= Marjory Swope =

American conservationist (1940–2007)

Marjory Mason Swope (1940–2007) was a conservationist, environmentalist, and civic leader. Swope served as executive director of the New Hampshire Association of Conservation Commissions (1981-2006) and chaired the Concord Conservation Commission.

==Early life and education==

Swope was born in Orange, New Jersey to Virgil and Edith Rae Mason Swope on June 5, 1940. She graduated from the Beard School (now Morristown-Beard School) in 1958. Swope then completed her bachelor's degree at Mount Holyoke College in South Hadley, Massachusetts in 1962.

==Civic work==

Swope served in multiple civic roles for the city of Concord, New Hampshire. She served on the city council for 11 years (1996-2007) and on the school board for six years (1975-1981). Swope ran the League of Women Voters office in Concord. She also served on the board of directors of the Turkey River Basin Trust and on Groundwork Concord's committee for the improvement of green spaces in the city.

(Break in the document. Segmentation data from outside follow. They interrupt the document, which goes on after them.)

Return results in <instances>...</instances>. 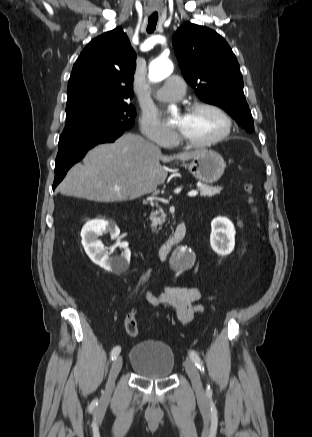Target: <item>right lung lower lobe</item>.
<instances>
[{
	"label": "right lung lower lobe",
	"mask_w": 312,
	"mask_h": 437,
	"mask_svg": "<svg viewBox=\"0 0 312 437\" xmlns=\"http://www.w3.org/2000/svg\"><path fill=\"white\" fill-rule=\"evenodd\" d=\"M122 133L93 138L85 142L79 143L67 149H60L58 151L55 161V179L53 183V190L65 177L67 171L79 160H81L87 151L100 143L114 142Z\"/></svg>",
	"instance_id": "right-lung-lower-lobe-1"
}]
</instances>
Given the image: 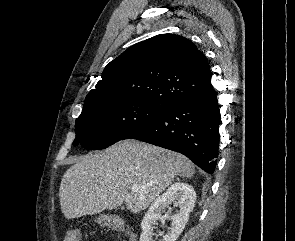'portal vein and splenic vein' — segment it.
<instances>
[{"mask_svg": "<svg viewBox=\"0 0 295 241\" xmlns=\"http://www.w3.org/2000/svg\"><path fill=\"white\" fill-rule=\"evenodd\" d=\"M140 188H141V187H140L138 184H134V185L131 186V190H132L133 192L138 191Z\"/></svg>", "mask_w": 295, "mask_h": 241, "instance_id": "obj_1", "label": "portal vein and splenic vein"}]
</instances>
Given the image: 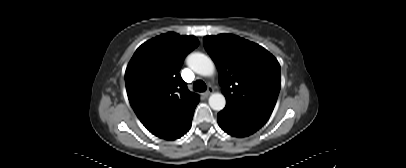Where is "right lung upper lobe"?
<instances>
[{"mask_svg": "<svg viewBox=\"0 0 406 168\" xmlns=\"http://www.w3.org/2000/svg\"><path fill=\"white\" fill-rule=\"evenodd\" d=\"M199 45L194 36L169 32L142 44L130 60L125 83L130 104L143 125L167 138L198 104L179 70L185 56Z\"/></svg>", "mask_w": 406, "mask_h": 168, "instance_id": "cb5924a9", "label": "right lung upper lobe"}]
</instances>
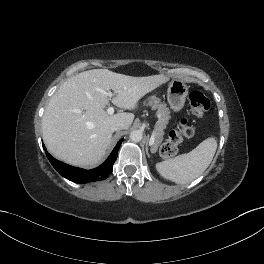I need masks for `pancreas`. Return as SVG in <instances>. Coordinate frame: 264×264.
I'll use <instances>...</instances> for the list:
<instances>
[{
	"instance_id": "obj_1",
	"label": "pancreas",
	"mask_w": 264,
	"mask_h": 264,
	"mask_svg": "<svg viewBox=\"0 0 264 264\" xmlns=\"http://www.w3.org/2000/svg\"><path fill=\"white\" fill-rule=\"evenodd\" d=\"M153 110H157L158 121L155 125V140L152 145V152H156L158 147L161 145L164 135V129L170 119V111L166 107L165 103L160 102V99L153 96L148 99V103Z\"/></svg>"
}]
</instances>
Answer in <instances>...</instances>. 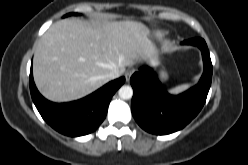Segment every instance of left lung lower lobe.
Listing matches in <instances>:
<instances>
[{
  "label": "left lung lower lobe",
  "mask_w": 248,
  "mask_h": 165,
  "mask_svg": "<svg viewBox=\"0 0 248 165\" xmlns=\"http://www.w3.org/2000/svg\"><path fill=\"white\" fill-rule=\"evenodd\" d=\"M181 44L197 46L202 52L204 72L196 86L182 94L170 95L149 67L141 68L130 79L134 91L133 117L152 134H170L185 127L202 109L211 86L212 63L204 39L193 38Z\"/></svg>",
  "instance_id": "0a47b994"
}]
</instances>
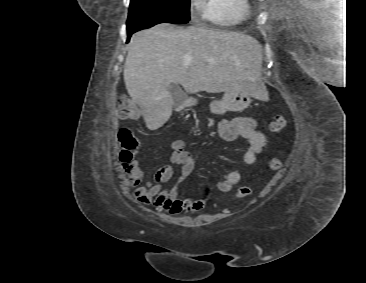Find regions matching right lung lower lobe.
I'll use <instances>...</instances> for the list:
<instances>
[{"instance_id":"1","label":"right lung lower lobe","mask_w":366,"mask_h":283,"mask_svg":"<svg viewBox=\"0 0 366 283\" xmlns=\"http://www.w3.org/2000/svg\"><path fill=\"white\" fill-rule=\"evenodd\" d=\"M134 32L131 31H127V35H128V40L130 39V36L133 34Z\"/></svg>"}]
</instances>
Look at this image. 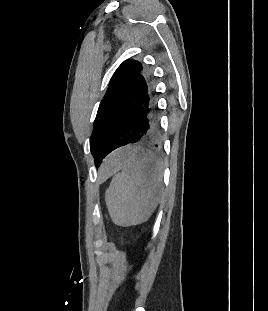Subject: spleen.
<instances>
[{
	"instance_id": "spleen-1",
	"label": "spleen",
	"mask_w": 268,
	"mask_h": 311,
	"mask_svg": "<svg viewBox=\"0 0 268 311\" xmlns=\"http://www.w3.org/2000/svg\"><path fill=\"white\" fill-rule=\"evenodd\" d=\"M113 179L105 202L114 224L129 227L148 220L160 199L163 169L152 148L126 144L110 158Z\"/></svg>"
}]
</instances>
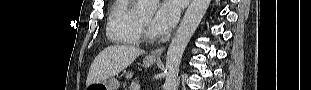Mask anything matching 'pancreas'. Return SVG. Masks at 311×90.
I'll use <instances>...</instances> for the list:
<instances>
[{
  "instance_id": "obj_1",
  "label": "pancreas",
  "mask_w": 311,
  "mask_h": 90,
  "mask_svg": "<svg viewBox=\"0 0 311 90\" xmlns=\"http://www.w3.org/2000/svg\"><path fill=\"white\" fill-rule=\"evenodd\" d=\"M129 90H139V84L135 81L129 86Z\"/></svg>"
}]
</instances>
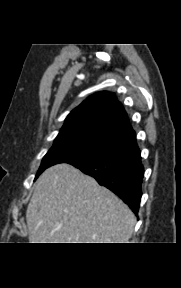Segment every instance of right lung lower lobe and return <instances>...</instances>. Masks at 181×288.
<instances>
[{
  "label": "right lung lower lobe",
  "mask_w": 181,
  "mask_h": 288,
  "mask_svg": "<svg viewBox=\"0 0 181 288\" xmlns=\"http://www.w3.org/2000/svg\"><path fill=\"white\" fill-rule=\"evenodd\" d=\"M69 164L94 177L100 185L113 191L138 214L144 175L138 146L118 154L76 160Z\"/></svg>",
  "instance_id": "obj_1"
}]
</instances>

==Environmental Honors and Swope Park==

Swope earned notoriety as the "grandmother" of local conservation commissions. In 2007, the U.S. Environmental Protection Agency awarded her their Environmental Merit Lifetime Achievement Award, one of their highest honors. That year, the Society for the Protection of New Hampshire Forests awarded Swope their Sarah Thorne Conservation Award. Swope also had an honorary membership in the New Hampshire Association of Natural Resource Scientists. In 2012, Concord held a ceremony to name a 77-acre park near Long Pond after her. Swope's husband John and her family donated the land for the park to the city.

==Family==

Swope married John Swope in 1962. John Swope's grandfather, Gerard Swope, served as the third president of General Electric. His father served as the company's international counsel and headed Woods Hole Marine Biological Laboratory.